The sun still rises in the east and sets in the west. Kids still need to be ferried to and fro… and my nails still aren’t painting themselves… thus the above conversation.

“Parkinson’s?  Like Muhammad Ali?” queried the manicurist as he attended to my more time-consuming left hand. “Yes,” I replied thinking that I owed the athlete/humanitarian (and a wordsmith in his own right too) a debt despite the technical differences in our diseases. “It’s better this week,” he said with a smile, “you taking medication?” “Yes, I do…”  But not to abate my symptoms. I hope that the pills I ingest will slow my march toward a wheelchair, flat affect and general cognitive decline I don’t share this out loud though.  Instead, I smile at the connection and the apparent pleasure the man cradling my hand seems to take in its relative quiet.

“I noticed you shaking,” said a random woman walking her dog as I stopped to text my tardy arrival to my gal pal. “Yes, I do. I have Parkinson’s Disease.” “My dad had Parkinson’s…,” the woman responded, insisting on a conversation.  Why is it that things like this only happen when I’m late? “The AMA doesn’t want people to know about it…” the woman explained about the homeopathic remedy that helped her father and even her mother’ arthritis. I’m allowed to return to thoughts of my tardiness when I agree to take the number of THE naturopath with the magic elixir…. digits I know that I will never dial.
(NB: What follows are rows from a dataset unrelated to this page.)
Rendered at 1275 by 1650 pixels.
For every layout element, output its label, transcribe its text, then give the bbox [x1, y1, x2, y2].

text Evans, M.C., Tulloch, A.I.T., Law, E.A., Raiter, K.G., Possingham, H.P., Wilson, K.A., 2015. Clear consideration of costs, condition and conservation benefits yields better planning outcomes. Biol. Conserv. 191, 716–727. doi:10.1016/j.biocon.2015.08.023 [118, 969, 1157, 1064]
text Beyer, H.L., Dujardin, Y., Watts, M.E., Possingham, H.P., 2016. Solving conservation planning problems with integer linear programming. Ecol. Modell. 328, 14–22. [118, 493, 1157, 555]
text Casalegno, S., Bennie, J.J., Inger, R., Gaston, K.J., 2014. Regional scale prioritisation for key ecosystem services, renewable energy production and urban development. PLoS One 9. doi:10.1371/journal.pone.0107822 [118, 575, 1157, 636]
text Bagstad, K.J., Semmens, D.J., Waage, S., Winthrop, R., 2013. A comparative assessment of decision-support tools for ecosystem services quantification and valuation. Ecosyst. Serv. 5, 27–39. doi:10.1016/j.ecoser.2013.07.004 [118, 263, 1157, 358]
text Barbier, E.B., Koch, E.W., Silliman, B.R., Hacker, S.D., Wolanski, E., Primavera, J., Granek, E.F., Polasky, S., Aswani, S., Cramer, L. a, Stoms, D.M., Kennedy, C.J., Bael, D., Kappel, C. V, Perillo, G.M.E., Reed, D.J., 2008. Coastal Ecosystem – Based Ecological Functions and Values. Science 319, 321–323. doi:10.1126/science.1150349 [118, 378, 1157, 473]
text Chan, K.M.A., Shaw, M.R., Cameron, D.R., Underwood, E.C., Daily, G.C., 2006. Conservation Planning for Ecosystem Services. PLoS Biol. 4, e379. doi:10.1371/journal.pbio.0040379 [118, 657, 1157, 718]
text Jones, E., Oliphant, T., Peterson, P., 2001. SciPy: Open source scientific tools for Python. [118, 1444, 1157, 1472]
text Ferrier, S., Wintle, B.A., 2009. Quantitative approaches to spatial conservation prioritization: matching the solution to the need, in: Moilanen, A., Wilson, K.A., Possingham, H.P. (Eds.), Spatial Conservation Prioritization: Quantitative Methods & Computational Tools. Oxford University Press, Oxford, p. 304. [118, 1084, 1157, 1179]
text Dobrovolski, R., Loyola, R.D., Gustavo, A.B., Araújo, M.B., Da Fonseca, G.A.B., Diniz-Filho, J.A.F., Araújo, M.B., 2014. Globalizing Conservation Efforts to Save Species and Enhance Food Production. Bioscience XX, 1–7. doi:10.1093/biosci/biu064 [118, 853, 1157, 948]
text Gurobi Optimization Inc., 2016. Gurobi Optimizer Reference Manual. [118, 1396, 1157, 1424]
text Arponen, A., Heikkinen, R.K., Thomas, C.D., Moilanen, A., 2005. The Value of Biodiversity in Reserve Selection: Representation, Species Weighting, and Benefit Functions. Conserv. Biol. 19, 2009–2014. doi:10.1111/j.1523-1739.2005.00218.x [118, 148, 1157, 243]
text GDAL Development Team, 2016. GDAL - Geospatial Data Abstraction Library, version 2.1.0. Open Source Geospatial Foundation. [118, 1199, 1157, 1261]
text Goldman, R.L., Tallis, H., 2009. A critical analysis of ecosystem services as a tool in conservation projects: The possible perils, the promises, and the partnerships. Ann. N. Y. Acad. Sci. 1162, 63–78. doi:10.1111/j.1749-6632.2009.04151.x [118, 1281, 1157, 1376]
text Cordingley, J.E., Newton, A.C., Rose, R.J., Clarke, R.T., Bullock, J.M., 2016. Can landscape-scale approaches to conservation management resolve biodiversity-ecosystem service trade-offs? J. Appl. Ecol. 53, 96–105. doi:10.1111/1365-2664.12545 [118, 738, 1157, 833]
I am blessed. With my neurologist friend who ‘checks in’ on my care and reads up on PD even though her specialty is a different neurological nemesis. My nutritionist pal who loves me enough to research the malady and, having determined that toxicity is at its root, constantly ‘suggests’ chelation and advises me on which supplements I should swallow by the fistful.  I am blessed. With a random manicurist I visit semi-regularly who sees the twitching glass as half full still.  With a random woman who wants to share her secret cure.  While Parkinson’s may be a curse of sorts – I’m not daft, given a choice, I’d rather not have it – it’s also a blessing. Parkinson’s Disease reminds me of the genuine good – wishes, research, post-disaster-assistance – that give our humanity hope even in the face of obstacles.